I would like to know if there is a way get the same estimates of an interaction effect in afex & lsmeans packages as in lmer. The toy data below is for two groups with different intercepts and slopes.
set.seed(1234)
A0 <- rnorm(4,2,1)
B0 <- rnorm(4,2+3,1)
A1 <- rnorm(4,6,1)
B1 <- rnorm(4,6+2,1)
A2 <- rnorm(4,10,1)
B2 <- rnorm(4,10+1,1)
A3 <- rnorm(4,14,1)
B3 <- rnorm(4,14+0,1)
score <- c(A0,B0,A1,B1,A2,B2,A3,B3)
id <- factor(rep(1:8,times = 4, length = 32))
time <- factor(rep(0:3, each = 8, length = 32))
timeNum <- as.numeric(rep(0:3, each = 8, length = 32))
group <- factor(rep(c("A","B"), times =2, each = 4, length = 32))
df <- data.frame(id, group, time, timeNum, score)
df
And here is the plot
(ggplot(df, aes(x = time, y = score, group = group)) +
stat_summary(fun.y = "mean", geom = "line", aes(linetype = group)) +
stat_summary(fun.y = "mean", geom = "point", aes(shape = group), size = 3) +
coord_cartesian(ylim = c(0,18)))
When I run a standard lmer on the data looking for an estimate of the difference in change in score over time between groups.
summary(modelLMER <- lmer(score ~ group * timeNum + (timeNum|id), df))
I get an estimate for the group*time interaction of -1.07, which means that the increase in score for a one-unit increase in time is ~1 point less in group B than group A. This estimate matches the preset differences I built into the dataset.
What I would like to know is how to do a similar thing in the afex and lsmeans packages.
library(afex)
library(lsmeans)
First I generated the afex model object
modelLM <- aov_ez(id="id", dv="score", data=df, between="group", within="time",
type=3, return="lm")
Then passed that into the lsmeans function
lsMeansLM <- lsmeans(modelLM, ~rep.meas:group)
My goal is to generate an accurate estimate of the group*time interaction in afex and lsmeans.

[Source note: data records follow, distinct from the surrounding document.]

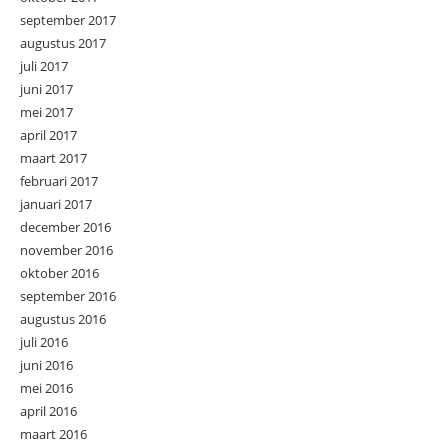
september 2017
augustus 2017
juli 2017
juni 2017
mei 2017
april 2017
maart 2017
februari 2017
januari 2017
december 2016
november 2016
oktober 2016
september 2016
augustus 2016
juli 2016
juni 2016
mei 2016
april 2016
maart 2016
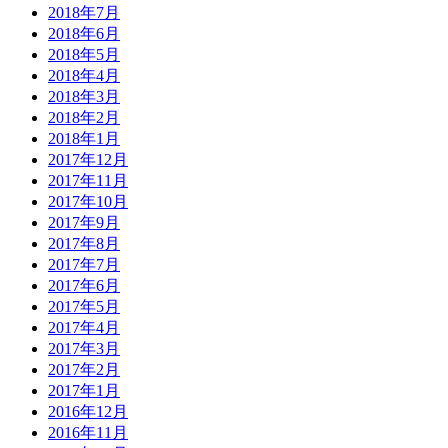
2018年7月
2018年6月
2018年5月
2018年4月
2018年3月
2018年2月
2018年1月
2017年12月
2017年11月
2017年10月
2017年9月
2017年8月
2017年7月
2017年6月
2017年5月
2017年4月
2017年3月
2017年2月
2017年1月
2016年12月
2016年11月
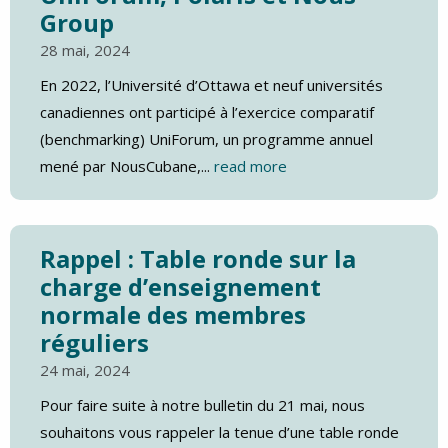
Group
28 mai, 2024
En 2022, l’Université d’Ottawa et neuf universités
canadiennes ont participé à l’exercice comparatif
(benchmarking) UniForum, un programme annuel
mené par NousCubane,...
read more
Rappel : Table ronde sur la
charge d’enseignement
normale des membres
réguliers
24 mai, 2024
Pour faire suite à notre bulletin du 21 mai, nous
souhaitons vous rappeler la tenue d’une table ronde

To do so requires specifying custom contrast matrices based on the split specified in the lsmeans function above.
groupMain = list(c(-1,-1,-1,-1,1,1,1,1)) # group main effect
linTrend = list(c(-3,-1,1,3,-3,-1,1,3)) # linear trend
linXGroup = mapply("*", groupMain, linTrend) # group x linear trend interaction
Then I made a master list
contrasts <- list(groupMain=groupMain, linTrend=linTrend, linXGroup=linXGroup)

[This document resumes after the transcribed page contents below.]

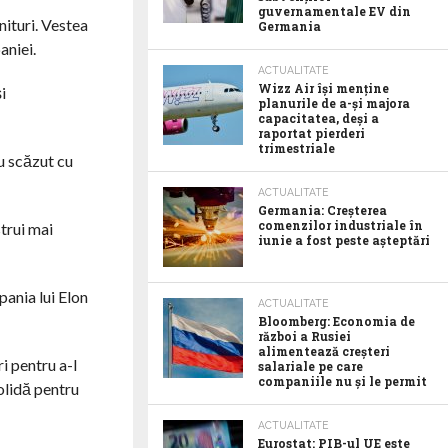
guvernamentale EV din
nituri. Vestea
Germania
aniei.
ACTUALITATE
Wizz Air își menține
i
planurile de a-și majora
capacitatea, deși a
raportat pierderi
trimestriale
u scăzut cu
ACTUALITATE
Germania: Creșterea
comenzilor industriale în
trui mai
iunie a fost peste așteptări
ania lui Elon
ACTUALITATE
Bloomberg: Economia de
război a Rusiei
alimentează creșteri
i pentru a-l
salariale pe care
companiile nu și le permit
olidă pentru
ACTUALITATE
Eurostat: PIB-ul UE este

Which I passed into the contrast function in lsmeans.
contrast(lsMeansLM, contrasts)
The F and p values in the output match those for the automatic tests for linear trend and for the group difference in linear trend generated from a mixed ANCOVA in SPSS. However the mixed ANCOVA does not generate an estimate.
The estimate of the effect using the procedure above, instead of being approx. -1, like in the lmer (and matching the difference I built into the data) is approx. -10, which is wildly inaccurate.
I assume it has something to do with how I am coding the contrast coefficients. I know if I normalise the coefficients of the groupMain matrix by dividing all coefficients by four that yields an accurate estimate of the main effect of group averaged across all timepoints. But I have no idea how to get an accurate estimate either of linear trend averaged across groups (linTrend), or an accurate estimate of the difference in linear trend across groups (linXGroup).
I am not sure if this question is more suitable for here or Cross Validated. I figured here first because it seems to be software related, but I know there are probably deeper issues involved. Any help would be much appreciated.